Illustration of a magnetar./ESA

A mysterious radio signal from space may have come from within our galaxy

The call is coming from inside the house. Or, in this case, the galaxy.

On April 28, scientists detected a burst of radio and x-ray signals coming from a star within the Milky Way galaxy. It lasted barely half a second, but just that blip of energy was enough to make it the first Fast Radio Burst (FRB) to originate so close to home. While FRBs aren't a newly discovered phenomenon, the proximity of this FRB is giving researchers hope that they can learn more about the origins of this mysterious signal.

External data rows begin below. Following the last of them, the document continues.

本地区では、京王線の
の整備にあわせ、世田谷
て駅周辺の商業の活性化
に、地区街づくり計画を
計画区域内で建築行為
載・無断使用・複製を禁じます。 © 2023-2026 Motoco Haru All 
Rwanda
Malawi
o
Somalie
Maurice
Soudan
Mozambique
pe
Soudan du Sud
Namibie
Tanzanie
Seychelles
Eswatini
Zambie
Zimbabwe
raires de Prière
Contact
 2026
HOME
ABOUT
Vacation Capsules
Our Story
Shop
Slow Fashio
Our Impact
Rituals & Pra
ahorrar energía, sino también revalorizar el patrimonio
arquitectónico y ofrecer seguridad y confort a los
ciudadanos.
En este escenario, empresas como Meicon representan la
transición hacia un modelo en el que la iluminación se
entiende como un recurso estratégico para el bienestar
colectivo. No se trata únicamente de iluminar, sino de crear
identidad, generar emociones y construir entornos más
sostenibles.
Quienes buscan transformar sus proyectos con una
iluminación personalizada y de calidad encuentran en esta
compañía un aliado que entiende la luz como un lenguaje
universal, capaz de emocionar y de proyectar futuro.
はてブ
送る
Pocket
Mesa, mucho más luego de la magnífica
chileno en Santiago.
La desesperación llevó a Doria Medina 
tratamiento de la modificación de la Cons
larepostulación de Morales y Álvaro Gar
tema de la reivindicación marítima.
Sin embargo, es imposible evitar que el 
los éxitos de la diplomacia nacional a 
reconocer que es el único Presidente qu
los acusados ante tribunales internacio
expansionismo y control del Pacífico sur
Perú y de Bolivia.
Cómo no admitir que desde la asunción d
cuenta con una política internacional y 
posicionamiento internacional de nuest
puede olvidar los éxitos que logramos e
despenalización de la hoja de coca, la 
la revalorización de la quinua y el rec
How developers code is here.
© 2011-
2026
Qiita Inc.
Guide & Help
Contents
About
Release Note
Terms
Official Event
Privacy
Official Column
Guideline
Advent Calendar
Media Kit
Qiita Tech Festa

According to three studies published in the journal Nature, the radio bursts appear to be coming from a special type of neutron star. A neutron star is basically a dead star. It's what happens when a star runs out of fuel and its core collapses. Gravity ends up smushing the protons and electrons together until there's nothing but a dense, neutron-rich center.

Neutron stars are wild enough on their own, but the one that sent out the FRB is even more exceptional than usual. This star, named SGR 1935+2154, is a magnetar — a type of neutron star that has a particularly strong magnetic field.

If you look at an artist's impression of a magnetar, you'll probably see a round core with a bunch of loops around it. The loops are drawn depictions of magnetic field lines.

Artist's impression of a radio bursting magnetar./ESA

The moment the magnetar set off a burst of radio signals, it pinged observatories all around the world. Scientists in Canada, China, the U.S., Russia, and Europe all scrambled to study the event. Together, these teams created a clear picture about the origins of the signals.

"This result is also a great example of how when international teams of scientists come together to study a phenomenon in different ways, we learn more about it," said one study author, Christopher Bochenek, in a briefing.

Although FRBs were first discovered in 2007, the source of them have baffled researchers throughout the decades. The signals were always too far away to pinpoint where they came from. But the close proximity of this magnetar, located just 30,000 light years away, allowed researchers to spot the source of the FRB for the first time.

"We've never seen a burst of radio waves, resembling a Fast Radio Burst, from a magnetar before," said Sandro Mereghetti, lead author of another study that detailed FRB findings from the magnetar, in an ESA statement. "It truly is a major discovery, and helps to bring the origin of these mysterious phenomena into focus."

With this finding, scientists can mark magnetars down as a possible source of other radio bursts they detect. But why these dead stars are sending out signals in the first place is yet another muddled part of the mystery.